# [Task to complete]
The answer must be every line below that contains the string "Table".

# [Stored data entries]
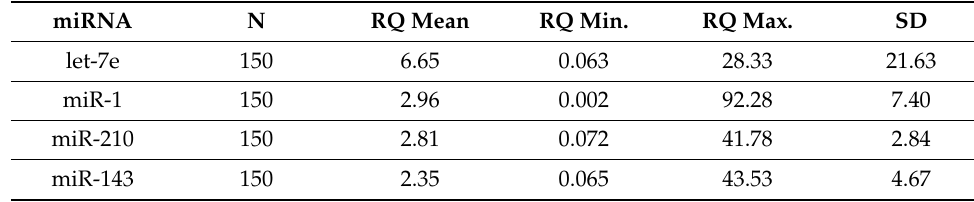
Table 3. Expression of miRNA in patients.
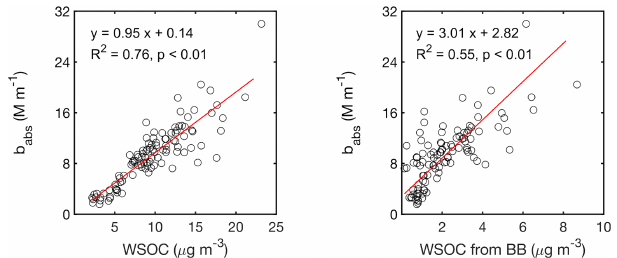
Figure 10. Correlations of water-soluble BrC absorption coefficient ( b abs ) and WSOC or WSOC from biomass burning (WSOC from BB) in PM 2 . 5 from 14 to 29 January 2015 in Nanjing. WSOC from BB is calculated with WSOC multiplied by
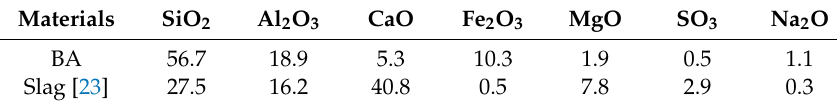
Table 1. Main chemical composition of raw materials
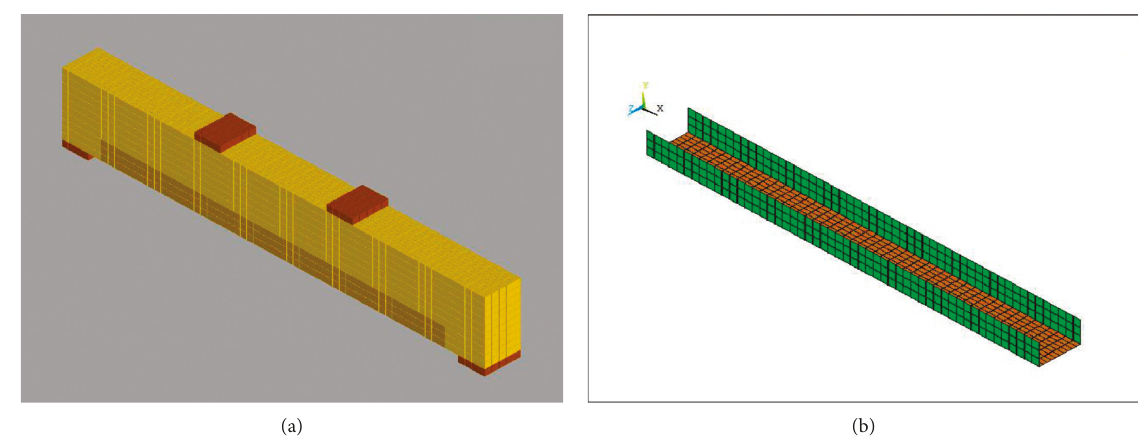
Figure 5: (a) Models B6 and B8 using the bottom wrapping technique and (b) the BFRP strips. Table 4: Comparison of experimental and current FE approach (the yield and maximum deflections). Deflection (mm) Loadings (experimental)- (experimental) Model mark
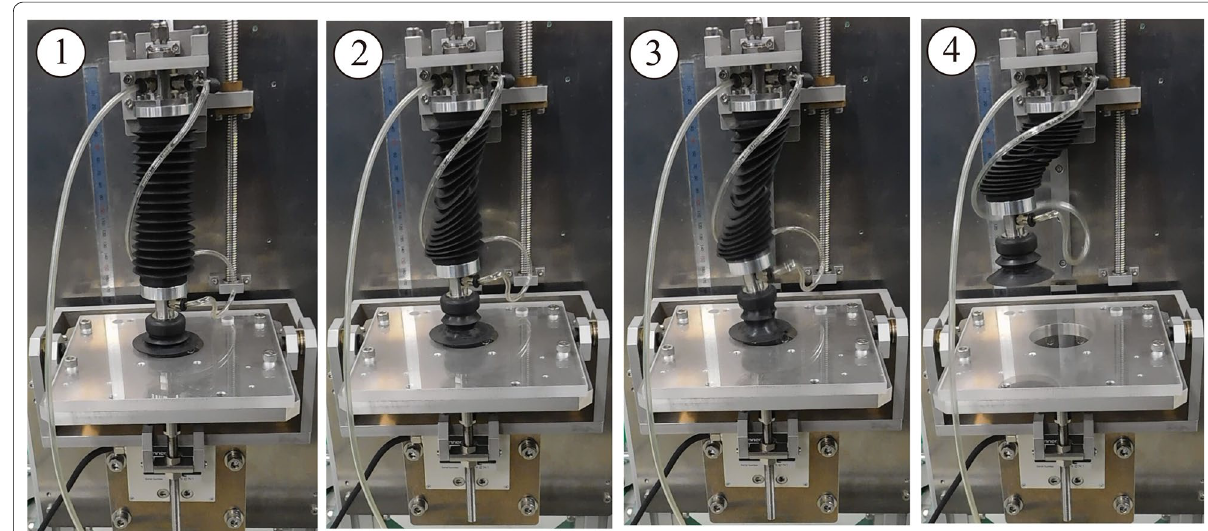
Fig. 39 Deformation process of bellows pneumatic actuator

# [Completed task]
Table 3. Expression of miRNA in patients.
Table 1. Main chemical composition of raw materials
Figure 5: (a) Models B6 and B8 using the bottom wrapping technique and (b) the BFRP strips. Table 4: Comparison of experimental and current FE approach (the yield and maximum deflections). Deflection (mm) Loadings (experimental)- (experimental) Model mark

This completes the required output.